This is Megan, a 10-week-old black Lab retriever and a new addition to the Marshall household. Right now she’s a bundle of fur and sleep, but it’s just a matter of time before she reveals her true identity as Megan The Merciless, Destroyer of Furniture.
0 responses to “Rowr rowr rowr”
It’s a Lab, give it a few years and it’ll turn into a seal.
That’d be cool :)
Monty’s decided that Destroyer Of Furniture isn’t good enough for him. He is The Destroyer Of Cars. Annoyingly. And he smells like old unwashed socks. And this morning he pissed a small lake into our kitchen. Dogs are such a joy.
Megan’s lovely. You must be so happy. Vic wants to trade ours in now.
> Dogs are such a joy.
Don’t forget the howling.
More photos! More photos!
She’s just a wee bundle off fluff. Anymore shoes been chewed up yet?
All of them. And most of the doors. And my ears.
Puppies just love shoes. Phoebe ate, if I recall correctly, about 40 pairs.
And it’s amazing what strength can be in such small jaws.
Definitely. And how much crap can be in such a small stomach.
The downside to choosing a dog because she’s clearly smart is that she constantly outwits you. At least she’s small enough to boss around just now :)
You probably already know this, but Important Dog-Training Fact: regularly hold and restrain her for no particular reason while she’s still little.
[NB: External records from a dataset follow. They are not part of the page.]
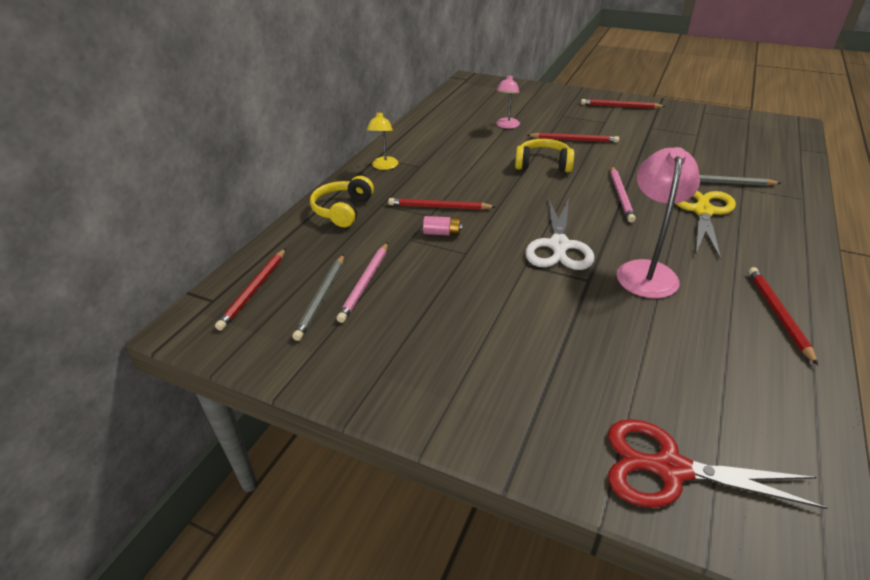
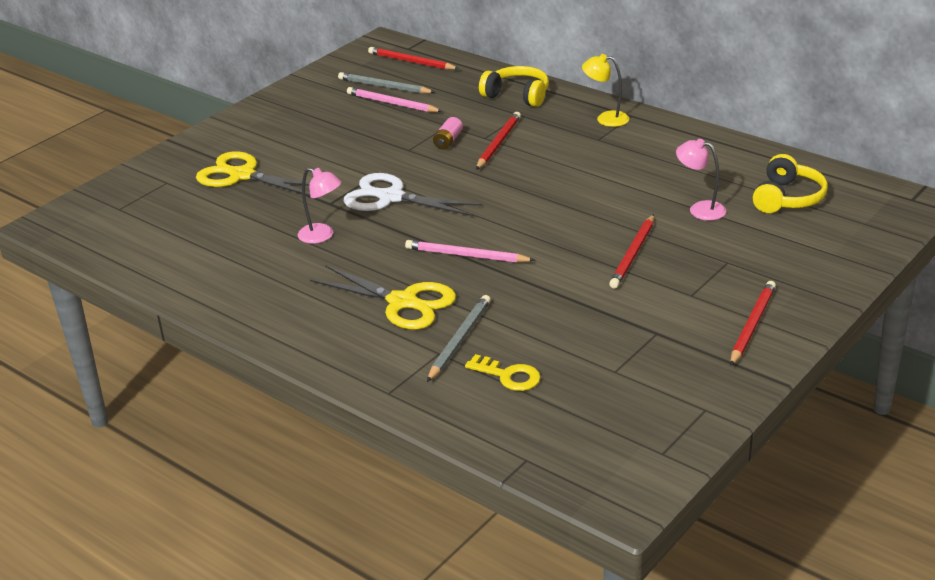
camera: 105 degrees right, 5 degrees down
(543, 164) = (568, 218): yellow headphones -> yellow headphones (787, 198)
(569, 363) = (242, 175): none -> yellow scissors
(646, 271) = (322, 236): pink lamp -> pink lamp, size x0.59
(670, 469) = (132, 193): red scissors -> none
(738, 162) = (508, 376): none -> yellow key
(778, 314) = (219, 287): red pencil -> none

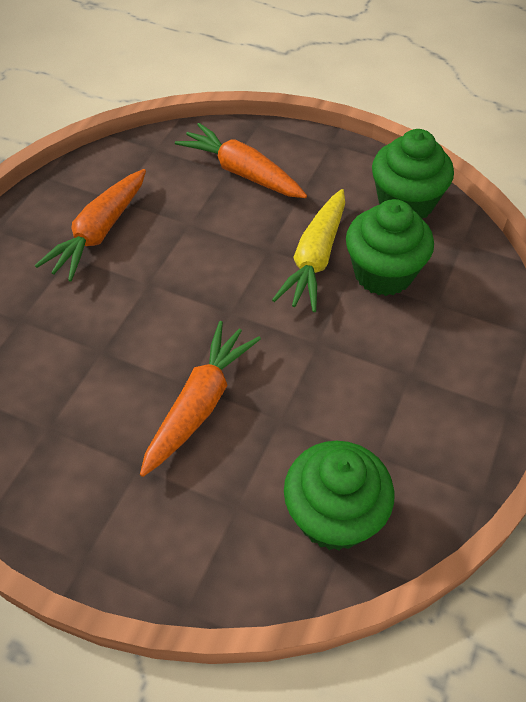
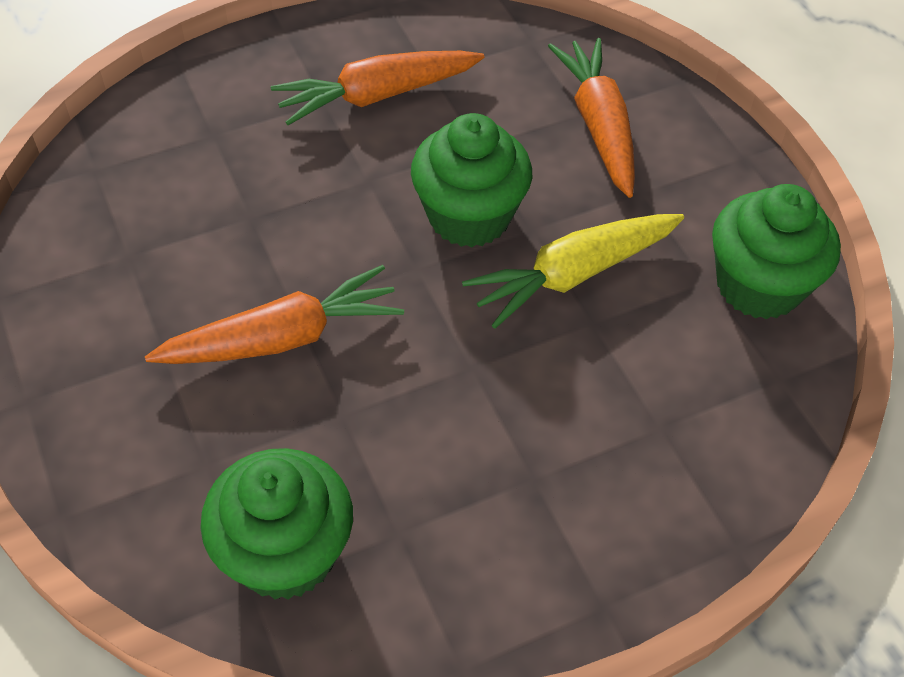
camera: 40 degrees right, 0 degrees up
(383, 273) = (634, 346): green cupcake -> green cupcake (469, 216)

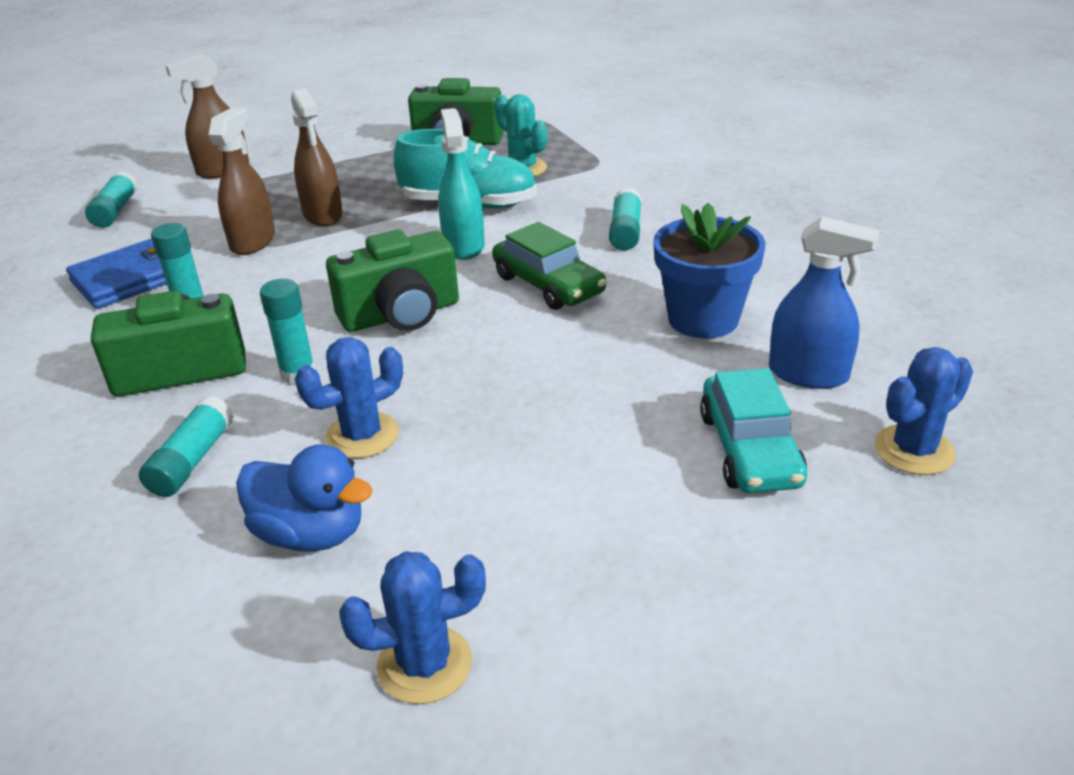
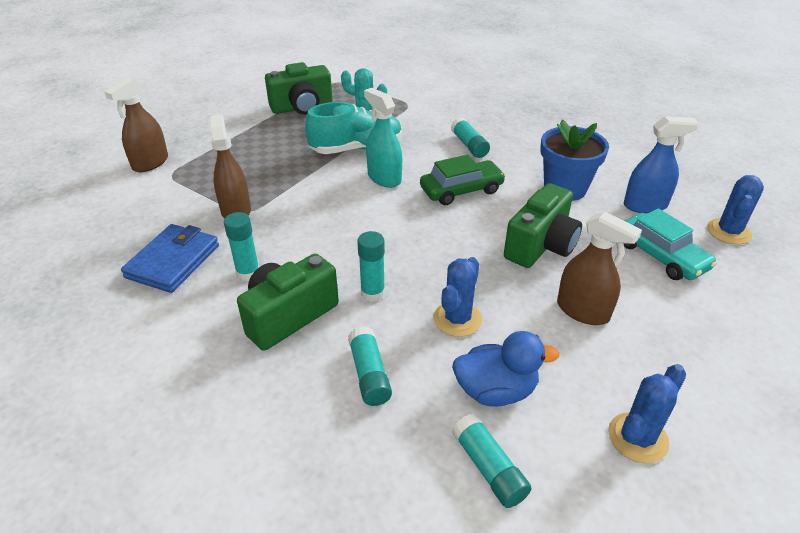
camera: 30 degrees left, 5 degrees up
(115, 211) = (96, 214): turquoise glue stick -> turquoise glue stick (488, 468)
(323, 215) = (265, 179): brown spray bottle -> brown spray bottle (583, 311)
(401, 314) = (395, 234): green camera -> green camera (541, 245)
(548, 285) = (461, 190): green car -> green car turned 45 degrees counterclockwise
She will learn that you’re too strong for her, and will remember that when she’s bigger.
Phoebe never much tried to outwit us, thank God. Hugely intelligent, but also very eager to please.
When I was walking them last night, I met a woman with a rescued ex-racing greyhound. It was such a lovely dog: very docile and calm — not how you think of greyhounds at all. She said they’re all like that: if they’ve been working for a few years, they decide they’re damned if they’re going to do any more running after they’ve retired. She also said the dog had never seen a toy when she got it. That’s so sad.
Good tip, thanks.
Yeah, greyhounds are completely different from what you’d expect. Racing ones have very sad lives, and they’re hard to rehome because everyone believes they need to sprint 80 hours a day. In reality, they’re lazy sods.